もしかしたら私が寝ているときにでも核だして弄っていたのだろうかとあのシンプルで歪な形の臓器…らしきものを思い出そうとするナマエにサソリは顔布をたなびかせながら続ける。
「まあ……暁にはいる前は良い仕込みを買う為に賞金首狩りをしてたし、ついでに人傀儡用の素材を集めて回っていたしな」
共に食の場につくのは暗殺するのに中々役立つ。特に実力が上になるにつれ顕著に効果が出てくるぜと何故かこちらが真似すること前提で下衆い表情を浮かべて来るサソリに「めっちゃ物騒!」と悲鳴を上げた。
メンテナンスがすぐに行える場所なら食事をするフリもできると話す傀儡を連れ居酒屋回転草の暖簾をくぐればがらんとした店内にオイラクさんが満面の笑みで迎えてくれた。
無事で良かったと私達2人の全身を確認して胸を撫で下ろしたオイラクさん。どうやら約束通り本当に貸切らしい、逆に申し訳なくなっていれば奥から我愛羅君がやって来て腕を引かれた。

大きめのテーブル二つをくっつけた即席の会場に、出来立てらしく湯気の上がっている鳥料理が並んでいる。メニューにないものもいくつか見えオイラクさんを見ればあっちに派遣されていた定食屋の人たちと、先導してくれた忍が一品ずつ持ってきてくれたんですよと答えてくれた。
サソリが私に教えてくれたような内容を例の忍が彼らに話したらしい。
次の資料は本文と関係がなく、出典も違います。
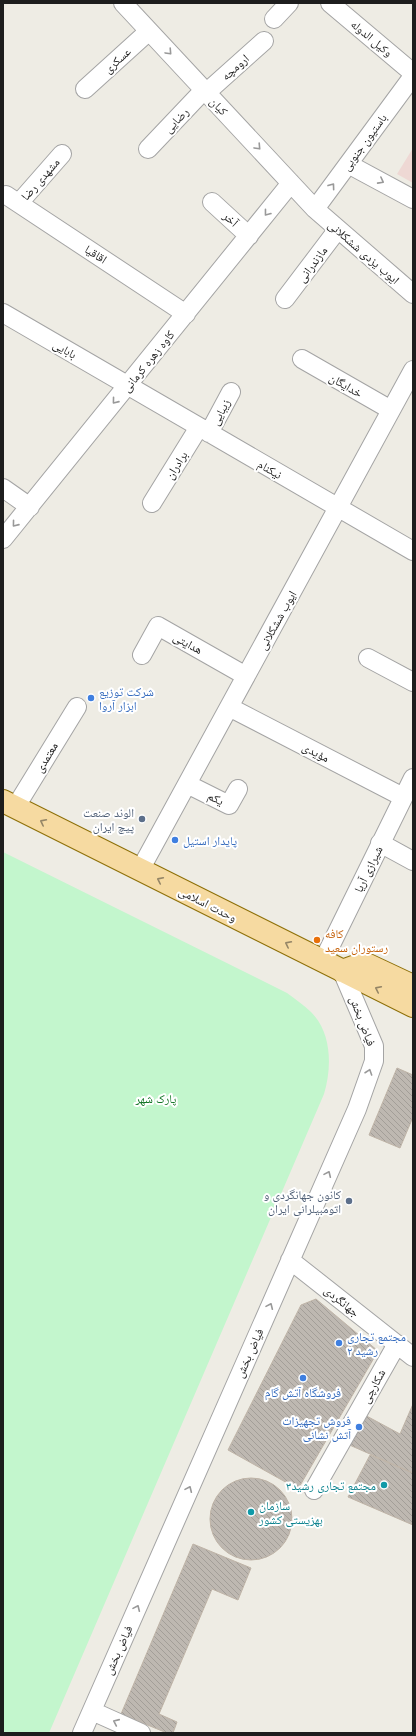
<svg xmlns="http://www.w3.org/2000/svg" width="416" height="1736" viewBox="0 0 416 1736" font-family="'PT Sans','Noto Naskh Arabic',sans-serif">
<style>
.commercial{fill:#eed8d4}
.park{fill:#c3f6cd}
.building{fill:url(#building-back-hatch);stroke:#bfb4a7}
.lines{fill:none;stroke-linecap:round;stroke-linejoin:round}
.minor-casing{stroke:#a4a4a4;stroke-width:20}
.major-casing{stroke:#8e7009;stroke-width:24}
.minor{stroke:#fff;stroke-width:18}
.major{stroke:#f6daa1;stroke-width:22}
.oneway{stroke:#999}
.oneway2{stroke:#948566}
.shop-dot{fill:#3f7fe0;stroke:#fff;stroke-width:1.5}
.service-dot{fill:#5c6f8a;stroke:#fff;stroke-width:1.5}
.food-dot{fill:#e8710a;stroke:#fff;stroke-width:1.5}
.culture-dot{fill:#0f9aa8;stroke:#fff;stroke-width:1.5}
.labels{text-anchor:middle;dominant-baseline:central;stroke-width:4;stroke-linejoin:round;paint-order:stroke}
.street-label{font-size:12px;fill:#1d1d1d;stroke:#fff}
.shop-label{font-size:12px;fill:#366cbe;stroke:#fff;text-anchor:start}
.service-label{font-size:12px;fill:#4e5e75;stroke:#fff;text-anchor:end}
.food-label{font-size:12px;fill:#c56008;stroke:#fff;text-anchor:start}
.park-label{font-size:12px;fill:#127525;stroke:#fff}
.culture-label{font-size:12px;fill:#0d838f;stroke:#fff;text-anchor:end}
</style>
<defs>
<pattern id="building-back-hatch" width="6" height="6" patternUnits="userSpaceOnUse"><rect width="6" height="6" fill="#beb8b1"/><path d="M-1 5l2 2M0 0l6 6M5-1l2 2" fill="none" stroke="#a39e98"/></pattern>
</defs>
<rect width="100%" height="100%" fill="#eeece4"/>
<path class="commercial" d="M413 148V183L397 174Z"/>
<path class="park" d="M3 852 287 993C295 999 304 1005 311 1012 332 1033 332 1067 324 1094L49 1733H3Z"/>
<path class="building" d="M397 1068 413 1075V1117L400 1148 369 1135Z
M316 1299 378 1351 298 1489 228 1450 301 1305Z
M413 1404V1473L345 1443 361 1413 400 1434Z
M370 1455 413 1473V1525L348 1497Z
M210 1519a41 41 0 1 1 82 0a41 41 0 1 1-82 0Z
M193 1544 251 1568 238 1600 212 1589 159 1714 177 1722 173 1733H167L121 1714Z"/>
<g class="lines">
<g class="minor-casing">
<path id="minor" d="M123 3 315 209 413 294
M330 3 413 73
M274 19 289 3
M85 89 149 31
M207 92 264 41
M148 149 204 90
M348 164 413 199
M6 195 186 314
M212 202 249 236
M19 203 62 154
M315 209 413 76
M285 299 338 229
M3 313 413 551
M302 359 391 410
M209 433 231 392
M3 488 30 507
M152 503 199 427
M3 539 291 183
M142 655 158 626 246 676
M368 658 413 682
M229 707 403 797
M187 784 229 805 238 789
M15 808 77 707
M380 843 413 861
M140 870 413 370
M323 961 413 778
M290 1260 413 1357
M314 1490 397 1344
M92 1711 141 1733
M82 1733 357 1109 374 1061V1046L342 971"/>
</g>
<g class="major-casing">
<path id="major" d="M3 801 413 1006
M342 971 364 963 413 986"/>
</g>
<use href="#minor" class="minor"/>
<use href="#major" class="major"/>
</g>
<defs><path id="oneway-chevron" d="M-2-3.5L2.5 0L-2 3.5" fill="none" stroke-width="1.6" stroke-linecap="round" stroke-linejoin="round"/></defs>
<g class="oneway">
<use href="#oneway-chevron" transform="translate(169 52) rotate(47)"/>
<use href="#oneway-chevron" transform="translate(258 147) rotate(47)"/>
<use href="#oneway-chevron" transform="translate(381 181) rotate(28)"/>
<use href="#oneway-chevron" transform="translate(332 186) rotate(-54)"/>
<use href="#oneway-chevron" transform="translate(267 213) rotate(128)"/>
<use href="#oneway-chevron" transform="translate(115 401) rotate(129)"/>
<use href="#oneway-chevron" transform="translate(15 524) rotate(129)"/>
<use href="#oneway-chevron" transform="translate(369 1072) rotate(-71)"/>
<use href="#oneway-chevron" transform="translate(328 1174) rotate(-66)"/>
<use href="#oneway-chevron" transform="translate(270 1306) rotate(-66)"/>
<use href="#oneway-chevron" transform="translate(189 1489) rotate(-66)"/>
<use href="#oneway-chevron" transform="translate(137 1608) rotate(-66)"/>
<use href="#oneway-chevron" transform="translate(116 1722) rotate(-156)"/>
</g>
<g class="oneway2">
<use href="#oneway-chevron" transform="translate(43 822) rotate(-153)"/>
<use href="#oneway-chevron" transform="translate(160 880) rotate(-154)"/>
<use href="#oneway-chevron" transform="translate(288 944) rotate(-153)"/>
<use href="#oneway-chevron" transform="translate(378 989) rotate(-154)"/>
</g>
<g class="shop-dot">
<circle cx="91" cy="698" r="4"/>
<circle cx="175" cy="840" r="4"/>
<circle cx="339" cy="1343" r="4"/>
<circle cx="303" cy="1378" r="4"/>
<circle cx="359" cy="1427" r="4"/>
</g>
<g class="service-dot">
<circle cx="142" cy="819" r="4"/>
<circle cx="349" cy="1201" r="4"/>
</g>
<circle class="food-dot" cx="317" cy="940" r="4"/>
<g class="culture-dot">
<circle cx="384" cy="1485" r="4"/>
<circle cx="251" cy="1512" r="4"/>
</g>
<g class="labels">
<g class="street-label">
<text transform="translate(372 38) rotate(40)">وکیل الدوله</text>
<text transform="translate(117 60) rotate(-42)">عسکری</text>
<text transform="translate(235 67) rotate(-42)">ارومچه</text>
<text transform="translate(219 106) rotate(47)">کیان</text>
<text transform="translate(176 120) rotate(-46)">رضایی</text>
<text transform="translate(364 142) rotate(-54)">باستیون جنوبی</text>
<text transform="translate(40 179) rotate(-49)">مشهدی رضا</text>
<text transform="translate(231 219) rotate(43)">آخر</text>
<text transform="translate(364 252) rotate(41)">ایوب یزدی ششکلانی</text>
<text transform="translate(96 254) rotate(33)">اقاقیا</text>
<text transform="translate(312 264) rotate(-53)">مازندرانی</text>
<text transform="translate(65 349) rotate(30)">بابایی</text>
<text transform="translate(148 361) rotate(-51)">کاوه زهره کرمانی</text>
<text transform="translate(346 385) rotate(30)">خدایگان</text>
<text transform="translate(220 412) rotate(-62)">زیبایی</text>
<text transform="translate(176 465) rotate(-58)">برادران</text>
<text transform="translate(270 469) rotate(30)">نیکنام</text>
<text transform="translate(277 620) rotate(-61)">ایوب ششکلانی</text>
<text transform="translate(188 643) rotate(29)">هدایتی</text>
<text transform="translate(316 752) rotate(27)">مؤیدی</text>
<text transform="translate(46 757) rotate(-59)">معتمدی</text>
<text transform="translate(216 798) rotate(27)">یکم</text>
<text transform="translate(368 869) rotate(-64)">شیرازی آریا</text>
<text transform="translate(208 904) rotate(27)">وحدت اسلامی</text>
<text transform="translate(363 1021) rotate(69)">فیاض بخش</text>
<text transform="translate(342 1301) rotate(39)">جهانگردی</text>
<text transform="translate(249 1353) rotate(-66)">فیاض بخش</text>
<text transform="translate(373 1386) rotate(-61)">شکارچی</text>
<text transform="translate(118 1650) rotate(-66)">فیاض بخش</text>
</g>
<g class="shop-label">
<text x="99" y="691">شرکت توزیع<tspan x="99" dy="14">ابزار آروا</tspan></text>
<text x="183" y="840">پایدار استیل</text>
<text x="347" y="1336">مجتمع تجاری<tspan x="347" dy="14">رشید ۲</tspan></text>
<text x="303" y="1392" text-anchor="middle">فروشگاه آتش گام</text>
<text x="351" y="1420" text-anchor="end">فروش تجهیزات<tspan x="351" dy="14">آتش نشانی</tspan></text>
</g>
<g class="service-label">
<text x="134" y="812">الوند صنعت<tspan x="134" dy="14">پیچ ایران</tspan></text>
<text x="341" y="1194">کانون جهانگردی و<tspan x="341" dy="14">اتومبیلرانی ایران</tspan></text>
</g>
<g class="food-label">
<text x="325" y="933">کافه<tspan x="325" dy="14">رستوران سعید</tspan></text>
</g>
<g class="park-label">
<text x="156" y="1098">پارک شهر</text>
</g>
<g class="culture-label">
<text x="376" y="1485">مجتمع تجاری رشید۳</text>
<text x="259" y="1505" text-anchor="start">سازمان<tspan x="259" dy="14">بهزیستی کشور</tspan></text>
</g>
</g>
<rect width="416" height="1736" fill="none" stroke="#1d1d1d" stroke-width="8"/>
</svg>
砂漠にすむ生き物の中で尾獣ほどではないものの並の忍では立ち向かっても意味がなく、匂いを覚えればどこまでも追いかけてくるしつこさに定評のある化け物であった。
ここ10年ほどは息を潜めていたから20代あたりの人間は知らなかったが群れを成すという異常事態に男は震える身体で現状を話した。
里の周辺を警備していた歴戦の猛者達の顔がサッと強張り即座に土遁と火遁を得意とする忍を集め討伐隊の編成を始めたことで事態の緊急性を知ったらしい。
知り合いだったオイラクが約束しているのを見ていた店主たちは必ず帰ってきますと断言するオイラクに行事内の事故は保険で賄われるのは解ってはいるけれど別にお礼をしたいと作って置いて行ってくれたらしい。
当然のように隣に座らされたが知り合いのいないサソリが私を挟んで反対側に座ると不満そうにしつつもここが店であるため文句を口にすることはなかった。